According to the law of conservation of linear momentum, when the vector sum of the external forces that act on a system of bodies equals zero, the total linear momentum of the system remains constant no matter what momentum changes occur within the system.

Although interactions within the system may change the distribution of the total momentum among the various bodies in the system, the total momentum does not change. Such interactions can give rise to two general classes of events: explosions, in which an original single body flies apart into separate bodies, and collisions, in which two or more bodies collide and either stick together or move apart, in each case with a redistribution of the original total momentum.

Solved Problem 5.3 A rocket explodes in midair. How does this affect (a) its total momentum and (b) its total kinetic energy?

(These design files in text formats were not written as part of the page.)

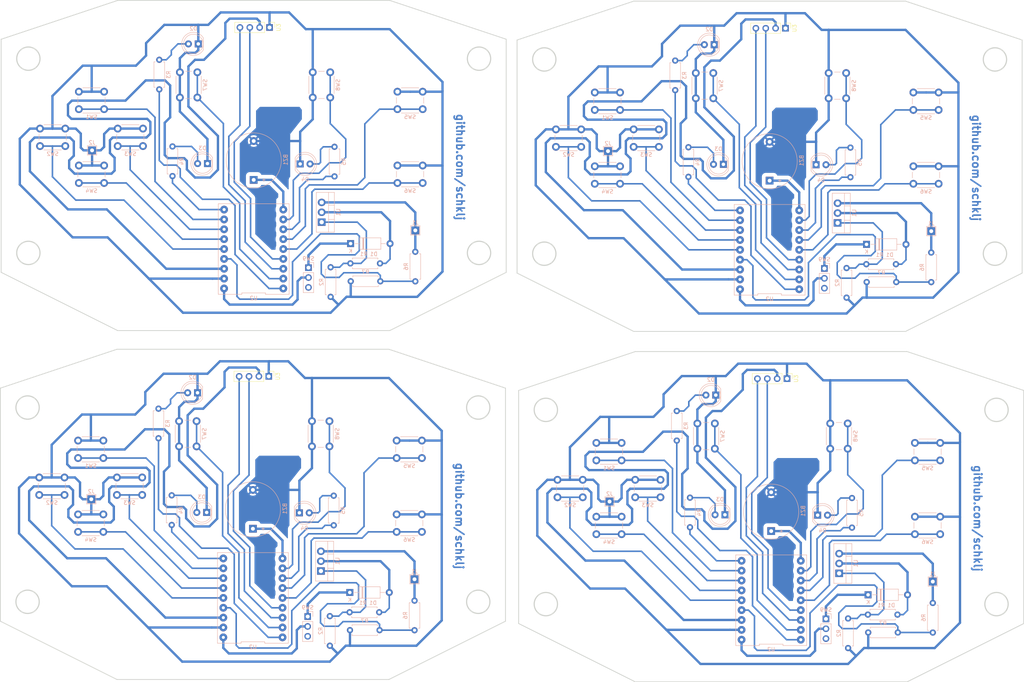
<source format=kicad_pcb>
(kicad_pcb
	(version 20240108)
	(generator "pcbnew")
	(generator_version "8.0")
	(general
		(thickness 1.6)
		(legacy_teardrops no)
	)
	(paper "A4")
	(title_block
		(title "TETRIS")
		(date "2025-03-30")
		(rev "2")
		(company "shklj")
	)
	(layers
		(0 "F.Cu" signal)
		(31 "B.Cu" signal)
		(32 "B.Adhes" user "B.Adhesive")
		(33 "F.Adhes" user "F.Adhesive")
		(34 "B.Paste" user)
		(35 "F.Paste" user)
		(36 "B.SilkS" user "B.Silkscreen")
		(37 "F.SilkS" user "F.Silkscreen")
		(38 "B.Mask" user)
		(39 "F.Mask" user)
		(40 "Dwgs.User" user "User.Drawings")
		(41 "Cmts.User" user "User.Comments")
		(42 "Eco1.User" user "User.Eco1")
		(43 "Eco2.User" user "User.Eco2")
		(44 "Edge.Cuts" user)
		(45 "Margin" user)
		(46 "B.CrtYd" user "B.Courtyard")
		(47 "F.CrtYd" user "F.Courtyard")
		(48 "B.Fab" user)
		(49 "F.Fab" user)
		(50 "User.1" user)
		(51 "User.2" user)
		(52 "User.3" user)
		(53 "User.4" user)
		(54 "User.5" user)
		(55 "User.6" user)
		(56 "User.7" user)
		(57 "User.8" user)
		(58 "User.9" user)
	)
	(setup
		(pad_to_mask_clearance 0)
		(allow_soldermask_bridges_in_footprints no)
		(pcbplotparams
			(layerselection 0x00010fc_ffffffff)
			(plot_on_all_layers_selection 0x0000000_00000000)
			(disableapertmacros no)
			(usegerberextensions no)
			(usegerberattributes yes)
			(usegerberadvancedattributes yes)
			(creategerberjobfile yes)
			(dashed_line_dash_ratio 12.000000)
			(dashed_line_gap_ratio 3.000000)
			(svgprecision 4)
			(plotframeref no)
			(viasonmask no)
			(mode 1)
			(useauxorigin no)
			(hpglpennumber 1)
			(hpglpenspeed 20)
			(hpglpendiameter 15.000000)
			(pdf_front_fp_property_popups yes)
			(pdf_back_fp_property_popups yes)
			(dxfpolygonmode yes)
			(dxfimperialunits yes)
			(dxfusepcbnewfont yes)
			(psnegative no)
			(psa4output no)
			(plotreference yes)
			(plotvalue yes)
			(plotfptext yes)
			(plotinvisibletext no)
			(sketchpadsonfab no)
			(subtractmaskfromsilk no)
			(outputformat 1)
			(mirror no)
			(drillshape 1)
			(scaleselection 1)
			(outputdirectory "")
		)
	)
	(net 0 "")
	(net 1 "GND")
	(net 2 "Net-(D1-A)")
	(net 3 "Net-(D1-K)")
	(net 4 "Net-(D2-A)")
	(net 5 "Net-(D3-A)")
	(net 6 "Net-(D4-A)")
	(net 7 "Net-(J1-Pin_1)")
	(net 8 "Net-(U1-ADJ)")
	(net 9 "unconnected-(SW9-A-Pad3)")
	(net 10 "Buzzer")
	(net 11 "LED_Mute")
	(net 12 "LED_User_2")
	(net 13 "BUTT_Main_Menu")
	(net 14 "LED_User_1")
	(net 15 "BUTT_Up")
	(net 16 "BUTT_Action_A")
	(net 17 "BUTT_Action_B")
	(net 18 "BUTT_Mute")
	(net 19 "BATT_Voltage")
	(net 20 "BUTT_Left")
	(net 21 "BUTT_Right")
	(net 22 "BUTT_Down")
	(net 23 "+5V")
	(net 24 "SDA")
	(net 25 "+3.3V")
	(net 26 "SCL")
	(footprint "Connector_PinHeader_2.54mm:PinHeader_1x04_P2.54mm_Vertical" (layer "F.Cu") (at 86.88 23.57 -90))
	(footprint "Connector_PinHeader_2.54mm:PinHeader_1x04_P2.54mm_Vertical" (layer "F.Cu") (at 220.08 113.97 -90))
	(footprint "Connector_PinHeader_2.54mm:PinHeader_1x04_P2.54mm_Vertical" (layer "F.Cu") (at 219.68 23.77 -90))
	(footprint "Connector_PinHeader_2.54mm:PinHeader_1x04_P2.54mm_Vertical" (layer "F.Cu") (at 86.68 113.37 -90))
	(footprint "Resistor_THT:R_Axial_DIN0207_L6.3mm_D2.5mm_P7.62mm_Horizontal" (layer "B.Cu") (at 115.11 174.1 180))
	(footprint "Connector_PinHeader_2.54mm:PinHeader_1x03_P2.54mm_Vertical" (layer "B.Cu") (at 230.1 175.8 180))
	(footprint "Button_Switch_THT:SW_PUSH_6mm" (layer "B.Cu") (at 235.7 132 90))
	(footprint "Button_Switch_THT:SW_PUSH_6mm" (layer "B.Cu") (at 171 154))
	(footprint "Button_Switch_THT:SW_PUSH_6mm" (layer "B.Cu") (at 181 144.5))
	(footprint "Button_Switch_THT:SW_PUSH_6mm" (layer "B.Cu") (at 119.8 44.6))
	(footprint "Resistor_THT:R_Axial_DIN0207_L6.3mm_D2.5mm_P7.62mm_Horizontal" (layer "B.Cu") (at 248.6 179.3 180))
	(footprint "RP2040:PR2040-Zero" (layer "B.Cu") (at 215.6 80.8 90))
	(footprint "TestPoint:TestPoint_THTPad_2.0x2.0mm_Drill1.0mm" (layer "B.Cu") (at 174 55.4 180))
	(footprint "Resistor_THT:R_Axial_DIN0207_L6.3mm_D2.5mm_P7.62mm_Horizontal" (layer "B.Cu") (at 257.2 81.5 -90))
	(footprint "Connector_PinHeader_2.54mm:PinHeader_1x03_P2.54mm_Vertical" (layer "B.Cu") (at 96.7 175.2 180))
	(footprint "LED_THT:LED_D5.0mm" (layer "B.Cu") (at 201.74 118.2 180))
	(footprint "TestPoint:TestPoint_THTPad_2.0x2.0mm_Drill1.0mm" (layer "B.Cu") (at 257.2 76 180))
	(footprint "Buzzer_Beeper:Buzzer_D14mm_H7mm_P10mm" (layer "B.Cu") (at 82.6 152.6 90))
	(footprint "Resistor_THT:R_Axial_DIN0207_L6.3mm_D2.5mm_P7.62mm_Horizontal" (layer "B.Cu") (at 191.3 39.71 90))
	(footprint "LED_THT:LED_D5.0mm" (layer "B.Cu") (at 70.7 148.4 180))
	(footprint "Resistor_THT:R_Axial_DIN0207_L6.3mm_D2.5mm_P7.62mm_Horizontal" (layer "B.Cu") (at 61.7 151.62 90))
	(footprint "Connector_PinHeader_2.54mm:PinHeader_1x03_P2.54mm_Vertical" (layer "B.Cu") (at 96.9 85.4 180))
	(footprint "Button_Switch_THT:SW_PUSH_6mm" (layer "B.Cu") (at 102.5 41.6 90))
	(footprint "Diode_THT:D_A-405_P10.16mm_Horizontal" (layer "B.Cu") (at 107.74 79.2))
	(footprint "RP2040:PR2040-Zero" (layer "B.Cu") (at 82.6 170.4 90))
	(footprint "Package_TO_SOT_THT:TO-220-3_Vertical" (layer "B.Cu") (at 100.3 73.68 90))
	(footprint "Diode_THT:D_A-405_P10.16mm_Horizontal" (layer "B.Cu") (at 240.94 169.6))
	(footprint "Resistor_THT:R_Axial_DIN0207_L6.3mm_D2.5mm_P7.62mm_Horizontal" (layer "B.Cu") (at 103.6 61.91 90))
	(footprint "Button_Switch_THT:SW_PUSH_6mm" (layer "B.Cu") (at 27.6 143.9))
	(footprint "LED_THT:LED_D5.0mm" (layer "B.Cu") (at 203.7 58.8 180))
	(footprint "Package_TO_SOT_THT:TO-220-3_Vertical" (layer "B.Cu") (at 233.1 73.88 90))
	(footprint "Button_Switch_THT:SW_PUSH_6mm" (layer "B.Cu") (at 47.6 143.9))
	(footprint "Resistor_THT:R_Axial_DIN0207_L6.3mm_D2.5mm_P7.62mm_Horizontal" (layer "B.Cu") (at 115.2 178.7 180))
	(footprint "Button_Switch_THT:SW_PUSH_6mm"
		(layer "B.Cu")
		(uuid "4f51ca2e-32c2-45f8-87d9-ff0b528be9b1")
		(at 170.6 44.8)
		(descr "Generic 6mm SW tactile push button")
		(tags "tact sw push 6mm")
		(property "Reference" "SW1"
			(at 3.25 2 0)
			(layer "B.SilkS")
			(uuid "9b75aac0-a751-4fcb-b92c-b1eee728eb51")
			(effects
				(font
					(size 1 1)
					(thickness 0.15)
				)
				(justify mirror)
			)
	
... [639576 chars truncated]
</source>
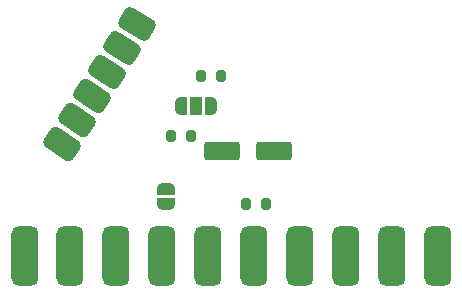
<source format=gts>
G04 #@! TF.GenerationSoftware,KiCad,Pcbnew,(6.0.4)*
G04 #@! TF.CreationDate,2022-12-31T00:33:15-05:00*
G04 #@! TF.ProjectId,scart cable,73636172-7420-4636-9162-6c652e6b6963,rev?*
G04 #@! TF.SameCoordinates,Original*
G04 #@! TF.FileFunction,Soldermask,Top*
G04 #@! TF.FilePolarity,Negative*
%FSLAX46Y46*%
G04 Gerber Fmt 4.6, Leading zero omitted, Abs format (unit mm)*
G04 Created by KiCad (PCBNEW (6.0.4)) date 2022-12-31 00:33:15*
%MOMM*%
%LPD*%
G01*
G04 APERTURE LIST*
G04 Aperture macros list*
%AMRoundRect*
0 Rectangle with rounded corners*
0 $1 Rounding radius*
0 $2 $3 $4 $5 $6 $7 $8 $9 X,Y pos of 4 corners*
0 Add a 4 corners polygon primitive as box body*
4,1,4,$2,$3,$4,$5,$6,$7,$8,$9,$2,$3,0*
0 Add four circle primitives for the rounded corners*
1,1,$1+$1,$2,$3*
1,1,$1+$1,$4,$5*
1,1,$1+$1,$6,$7*
1,1,$1+$1,$8,$9*
0 Add four rect primitives between the rounded corners*
20,1,$1+$1,$2,$3,$4,$5,0*
20,1,$1+$1,$4,$5,$6,$7,0*
20,1,$1+$1,$6,$7,$8,$9,0*
20,1,$1+$1,$8,$9,$2,$3,0*%
%AMFreePoly0*
4,1,22,0.550000,-0.750000,0.000000,-0.750000,0.000000,-0.745033,-0.079941,-0.743568,-0.215256,-0.701293,-0.333266,-0.622738,-0.424486,-0.514219,-0.481581,-0.384460,-0.499164,-0.250000,-0.500000,-0.250000,-0.500000,0.250000,-0.499164,0.250000,-0.499963,0.256109,-0.478152,0.396186,-0.417904,0.524511,-0.324060,0.630769,-0.204165,0.706417,-0.067858,0.745374,0.000000,0.744959,0.000000,0.750000,
0.550000,0.750000,0.550000,-0.750000,0.550000,-0.750000,$1*%
%AMFreePoly1*
4,1,20,0.000000,0.744959,0.073905,0.744508,0.209726,0.703889,0.328688,0.626782,0.421226,0.519385,0.479903,0.390333,0.500000,0.250000,0.500000,-0.250000,0.499851,-0.262216,0.476331,-0.402017,0.414519,-0.529596,0.319384,-0.634700,0.198574,-0.708877,0.061801,-0.746166,0.000000,-0.745033,0.000000,-0.750000,-0.550000,-0.750000,-0.550000,0.750000,0.000000,0.750000,0.000000,0.744959,
0.000000,0.744959,$1*%
%AMFreePoly2*
4,1,22,0.500000,-0.750000,0.000000,-0.750000,0.000000,-0.745033,-0.079941,-0.743568,-0.215256,-0.701293,-0.333266,-0.622738,-0.424486,-0.514219,-0.481581,-0.384460,-0.499164,-0.250000,-0.500000,-0.250000,-0.500000,0.250000,-0.499164,0.250000,-0.499963,0.256109,-0.478152,0.396186,-0.417904,0.524511,-0.324060,0.630769,-0.204165,0.706417,-0.067858,0.745374,0.000000,0.744959,0.000000,0.750000,
0.500000,0.750000,0.500000,-0.750000,0.500000,-0.750000,$1*%
%AMFreePoly3*
4,1,20,0.000000,0.744959,0.073905,0.744508,0.209726,0.703889,0.328688,0.626782,0.421226,0.519385,0.479903,0.390333,0.500000,0.250000,0.500000,-0.250000,0.499851,-0.262216,0.476331,-0.402017,0.414519,-0.529596,0.319384,-0.634700,0.198574,-0.708877,0.061801,-0.746166,0.000000,-0.745033,0.000000,-0.750000,-0.500000,-0.750000,-0.500000,0.750000,0.000000,0.750000,0.000000,0.744959,
0.000000,0.744959,$1*%
G04 Aperture macros list end*
%ADD10RoundRect,0.500000X0.532364X-0.983152X1.105940X-0.164000X-0.532364X0.983152X-1.105940X0.164000X0*%
%ADD11RoundRect,0.571500X-0.571500X-1.928500X0.571500X-1.928500X0.571500X1.928500X-0.571500X1.928500X0*%
%ADD12RoundRect,0.200000X-0.200000X-0.275000X0.200000X-0.275000X0.200000X0.275000X-0.200000X0.275000X0*%
%ADD13RoundRect,0.500000X0.583088X-0.953943X1.113008X-0.105895X-0.583088X0.953943X-1.113008X0.105895X0*%
%ADD14RoundRect,0.500000X0.599648X-0.943622X1.114686X-0.086454X-0.599648X0.943622X-1.114686X0.086454X0*%
%ADD15RoundRect,0.250000X-1.250000X-0.550000X1.250000X-0.550000X1.250000X0.550000X-1.250000X0.550000X0*%
%ADD16RoundRect,0.200000X0.200000X0.275000X-0.200000X0.275000X-0.200000X-0.275000X0.200000X-0.275000X0*%
%ADD17FreePoly0,180.000000*%
%ADD18R,1.000000X1.500000*%
%ADD19FreePoly1,180.000000*%
%ADD20RoundRect,0.500000X0.566351X-0.963974X1.110990X-0.125304X-0.566351X0.963974X-1.110990X0.125304X0*%
%ADD21FreePoly2,270.000000*%
%ADD22FreePoly3,270.000000*%
%ADD23RoundRect,0.500000X-0.549441X0.973712X-1.108634X0.144674X0.549441X-0.973712X1.108634X-0.144674X0*%
G04 APERTURE END LIST*
D10*
X38862000Y-28448000D03*
D11*
X34379000Y-40005000D03*
X38267000Y-40005000D03*
X42155000Y-40005000D03*
X46043000Y-40005000D03*
X49931000Y-40005000D03*
X53819000Y-40005000D03*
X57707000Y-40005000D03*
X61595000Y-40005000D03*
X65483000Y-40005000D03*
X69371000Y-40005000D03*
D12*
X49340000Y-24765000D03*
X50990000Y-24765000D03*
D13*
X42672000Y-22352000D03*
D14*
X43942000Y-20320000D03*
D15*
X51140000Y-31115000D03*
X55540000Y-31115000D03*
D10*
X37592000Y-30480000D03*
D16*
X48450000Y-29845000D03*
X46800000Y-29845000D03*
D17*
X50195000Y-27305000D03*
D18*
X48895000Y-27305000D03*
D19*
X47595000Y-27305000D03*
D20*
X41402000Y-24384000D03*
D16*
X54800000Y-35560000D03*
X53150000Y-35560000D03*
D21*
X46355000Y-34260000D03*
D22*
X46355000Y-35560000D03*
D23*
X40132000Y-26416000D03*
M02*

</source>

(a) The total momentum remains the same because no external forces acted on the rocket.

(b) The total kinetic energy increases because the rocket fragments received additional KE from the explosion.


Momentum is also conserved in collisions. If a moving billiard ball strikes a stationary one, the two move off in such a way that the vector sum of their momenta is the same as the initial momentum of the first ball (Figure 5-1). This is true even if the balls move off in different directions.

A perfectly elastic collision is one in which the bodies involved move apart in such a way that kinetic energy as well as momentum is con- served. In a perfectly inelastic collision, the bodies stick together and the kinetic energy loss is the maximum possible consistent with momentum conservation. Most collisions are intermediate between these two extremes.


Figure 5-1

Solved Problem 5.4 A 2000-Ib car moving at 50 mi/h collides head-on with a 3000-lb car moving at 20 mi/h, and the two cars stick together. Which way does the wreckage move?

Solution. The 2000-lb car had the greater initial momentum, so the wreckage moves in the same direction it had.